Greg Simpson, the Nottingham-based PR behemoth and former business journalist, who really should know better than to issue a story on a Bank Holiday, has announced his latest innovation.
According to Simpson’s missive, which was announced via a cloud of hot air, smoke and mirrors, “Pepe” will “transform the way writers of press content approach these dark arts and bring it kicking and screaming back into the good old days when life was simpler.”
As yet, it has not been revealed exactly how the assistant works but Simpson has apparently been teaching it basic commands which render the use of adjectives in headlines and opening paragraphs impossible to execute without an override.
Capital letters in job titles are also understood to be under threat.
As are curiously short paragraphs that add little value but do break up the copy and lead seamlessly into a quote, like this one here: “It’s high time that professional press botherers like myself started to take the impact of Ai more seriously,” Simpson explained.

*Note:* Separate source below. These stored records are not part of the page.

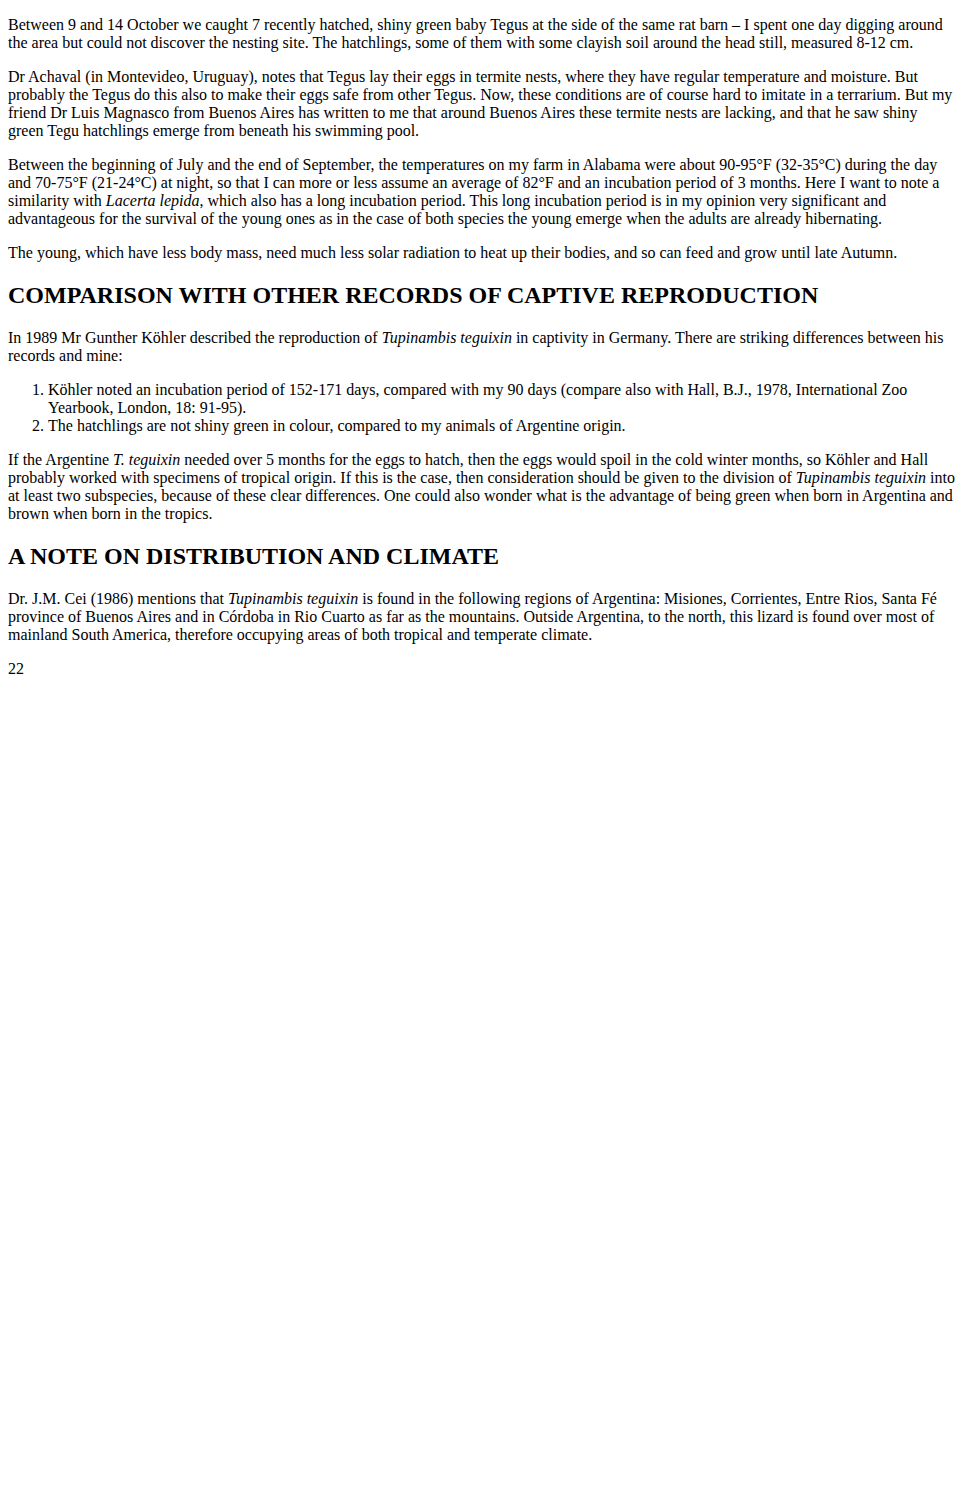Between 9 and 14 October we caught 7 recently hatched, shiny green baby Tegus at the side of the same rat barn – I spent one day digging around the area but could not discover the nesting site. The hatchlings, some of them with some clayish soil around the head still, measured 8-12 cm.
Dr Achaval (in Montevideo, Uruguay), notes that Tegus lay their eggs in termite nests, where they have regular temperature and moisture. But probably the Tegus do this also to make their eggs safe from other Tegus. Now, these conditions are of course hard to imitate in a terrarium. But my friend Dr Luis Magnasco from Buenos Aires has written to me that around Buenos Aires these termite nests are lacking, and that he saw shiny green Tegu hatchlings emerge from beneath his swimming pool.
Between the beginning of July and the end of September, the temperatures on my farm in Alabama were about 90-95°F (32-35°C) during the day and 70-75°F (21-24°C) at night, so that I can more or less assume an average of 82°F and an incubation period of 3 months. Here I want to note a similarity with Lacerta lepida, which also has a long incubation period. This long incubation period is in my opinion very significant and advantageous for the survival of the young ones as in the case of both species the young emerge when the adults are already hibernating.
The young, which have less body mass, need much less solar radiation to heat up their bodies, and so can feed and grow until late Autumn.
COMPARISON WITH OTHER RECORDS OF CAPTIVE REPRODUCTION
In 1989 Mr Gunther Köhler described the reproduction of Tupinambis teguixin in captivity in Germany. There are striking differences between his records and mine:
Köhler noted an incubation period of 152-171 days, compared with my 90 days (compare also with Hall, B.J., 1978, International Zoo Yearbook, London, 18: 91-95).
The hatchlings are not shiny green in colour, compared to my animals of Argentine origin.
If the Argentine T. teguixin needed over 5 months for the eggs to hatch, then the eggs would spoil in the cold winter months, so Köhler and Hall probably worked with specimens of tropical origin. If this is the case, then consideration should be given to the division of Tupinambis teguixin into at least two subspecies, because of these clear differences. One could also wonder what is the advantage of being green when born in Argentina and brown when born in the tropics.
A NOTE ON DISTRIBUTION AND CLIMATE
Dr. J.M. Cei (1986) mentions that Tupinambis teguixin is found in the following regions of Argentina: Misiones, Corrientes, Entre Rios, Santa Fé province of Buenos Aires and in Córdoba in Rio Cuarto as far as the mountains. Outside Argentina, to the north, this lizard is found over most of mainland South America, therefore occupying areas of both tropical and temperate climate.
22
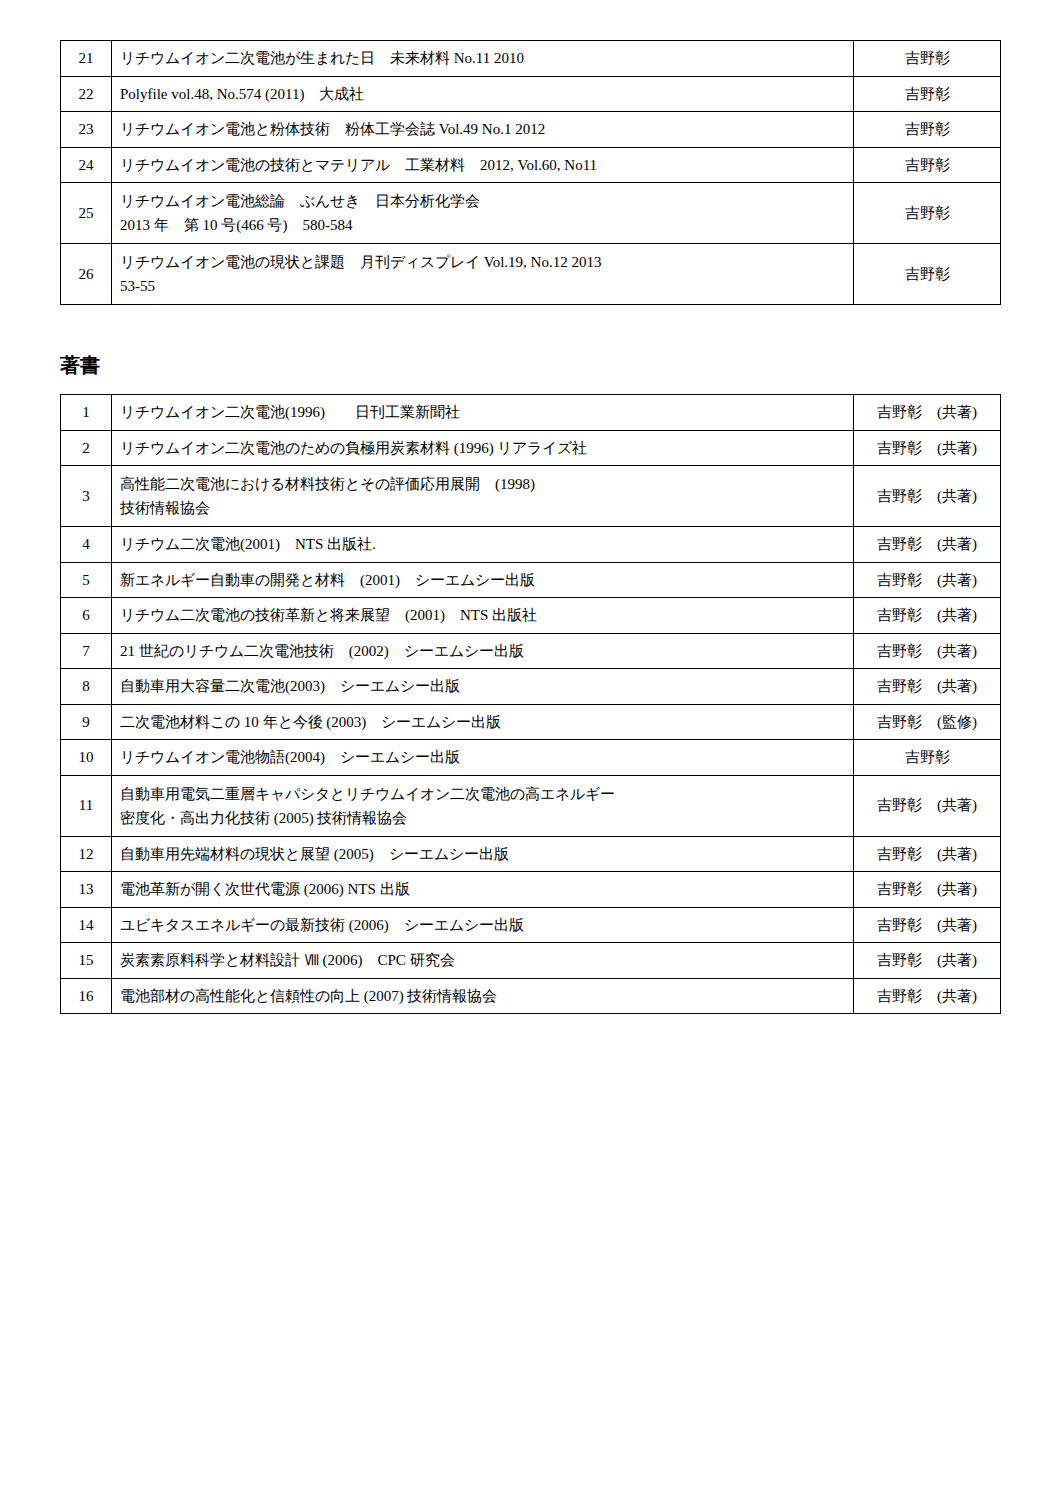| 21 | リチウムイオン二次電池が生まれた日 未来材料 No.11 2010 | 吉野彰 |
| 22 | Polyfile vol.48, No.574 (2011) 大成社 | 吉野彰 |
| 23 | リチウムイオン電池と粉体技術 粉体工学会誌 Vol.49 No.1 2012 | 吉野彰 |
| 24 | リチウムイオン電池の技術とマテリアル 工業材料 2012, Vol.60, No11 | 吉野彰 |
| 25 | リチウムイオン電池総論 ぶんせき 日本分析化学会 2013 年 第 10 号(466 号) 580-584 | 吉野彰 |
| 26 | リチウムイオン電池の現状と課題 月刊ディスプレイ Vol.19, No.12 2013 53-55 | 吉野彰 |
著書
| 1 | リチウムイオン二次電池(1996) 日刊工業新聞社 | 吉野彰 (共著) |
| 2 | リチウムイオン二次電池のための負極用炭素材料 (1996) リアライズ社 | 吉野彰 (共著) |
| 3 | 高性能二次電池における材料技術とその評価応用展開 (1998) 技術情報協会 | 吉野彰 (共著) |
| 4 | リチウム二次電池(2001) NTS 出版社. | 吉野彰 (共著) |
| 5 | 新エネルギー自動車の開発と材料 (2001) シーエムシー出版 | 吉野彰 (共著) |
| 6 | リチウム二次電池の技術革新と将来展望 (2001) NTS 出版社 | 吉野彰 (共著) |
| 7 | 21 世紀のリチウム二次電池技術 (2002) シーエムシー出版 | 吉野彰 (共著) |
| 8 | 自動車用大容量二次電池(2003) シーエムシー出版 | 吉野彰 (共著) |
| 9 | 二次電池材料この 10 年と今後 (2003) シーエムシー出版 | 吉野彰 (監修) |
| 10 | リチウムイオン電池物語(2004) シーエムシー出版 | 吉野彰 |
| 11 | 自動車用電気二重層キャパシタとリチウムイオン二次電池の高エネルギー 密度化・高出力化技術 (2005) 技術情報協会 | 吉野彰 (共著) |
| 12 | 自動車用先端材料の現状と展望 (2005) シーエムシー出版 | 吉野彰 (共著) |
| 13 | 電池革新が開く次世代電源 (2006) NTS 出版 | 吉野彰 (共著) |
| 14 | ユビキタスエネルギーの最新技術 (2006) シーエムシー出版 | 吉野彰 (共著) |
| 15 | 炭素素原料科学と材料設計 Ⅷ (2006) CPC 研究会 | 吉野彰 (共著) |
| 16 | 電池部材の高性能化と信頼性の向上 (2007) 技術情報協会 | 吉野彰 (共著) |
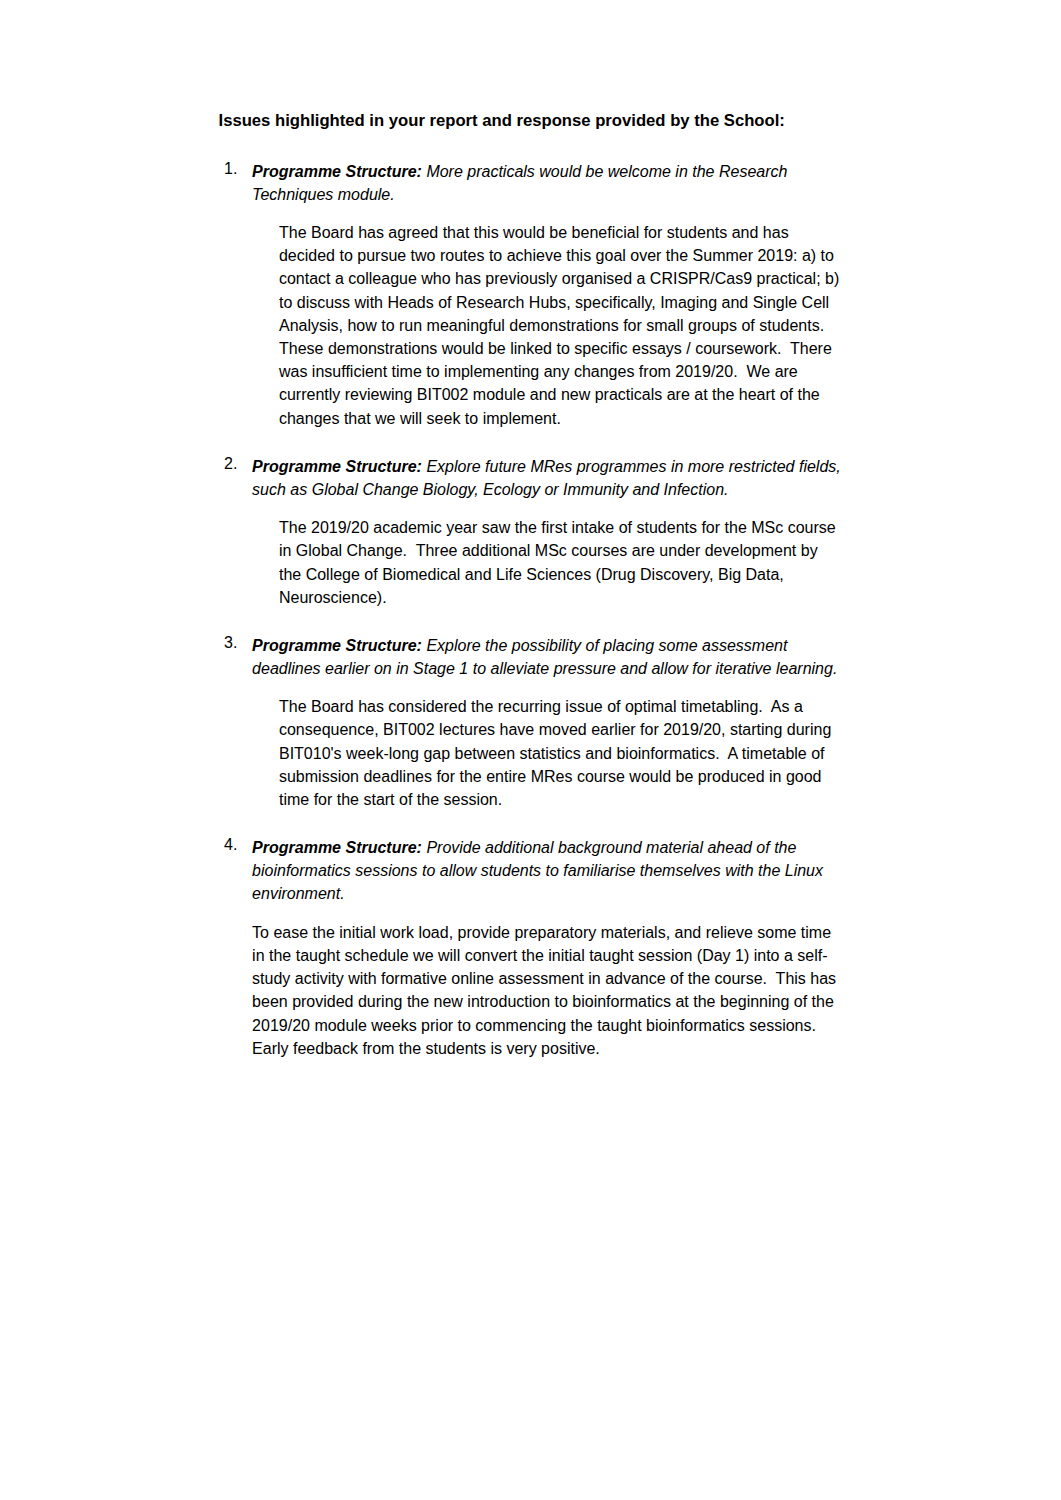Issues highlighted in your report and response provided by the School:
Programme Structure: More practicals would be welcome in the Research Techniques module.
The Board has agreed that this would be beneficial for students and has decided to pursue two routes to achieve this goal over the Summer 2019: a) to contact a colleague who has previously organised a CRISPR/Cas9 practical; b) to discuss with Heads of Research Hubs, specifically, Imaging and Single Cell Analysis, how to run meaningful demonstrations for small groups of students. These demonstrations would be linked to specific essays / coursework. There was insufficient time to implementing any changes from 2019/20. We are currently reviewing BIT002 module and new practicals are at the heart of the changes that we will seek to implement.
Programme Structure: Explore future MRes programmes in more restricted fields, such as Global Change Biology, Ecology or Immunity and Infection.
The 2019/20 academic year saw the first intake of students for the MSc course in Global Change. Three additional MSc courses are under development by the College of Biomedical and Life Sciences (Drug Discovery, Big Data, Neuroscience).
Programme Structure: Explore the possibility of placing some assessment deadlines earlier on in Stage 1 to alleviate pressure and allow for iterative learning.
The Board has considered the recurring issue of optimal timetabling. As a consequence, BIT002 lectures have moved earlier for 2019/20, starting during BIT010's week-long gap between statistics and bioinformatics. A timetable of submission deadlines for the entire MRes course would be produced in good time for the start of the session.
Programme Structure: Provide additional background material ahead of the bioinformatics sessions to allow students to familiarise themselves with the Linux environment.
To ease the initial work load, provide preparatory materials, and relieve some time in the taught schedule we will convert the initial taught session (Day 1) into a self-study activity with formative online assessment in advance of the course. This has been provided during the new introduction to bioinformatics at the beginning of the 2019/20 module weeks prior to commencing the taught bioinformatics sessions. Early feedback from the students is very positive.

“The threat to original thought, content and humour is very real. Meanwhile, the impact of that on being able to build a brand that people can actually be bothered to take at least casual notice of is as palpable as the content is pulpable.”
Beta-testing of “Pepe” in a controlled environment has already produced promising results, with helpful suggestions from the system including: “Hey! It looks like you’re writing a press release,” “Try a quote that doesn’t mention being DELIGHTED” and “Please don’t use the photo of you shaking hands below the company logo.”
Early adopters of Pepe can get a trial account by using the code AFool.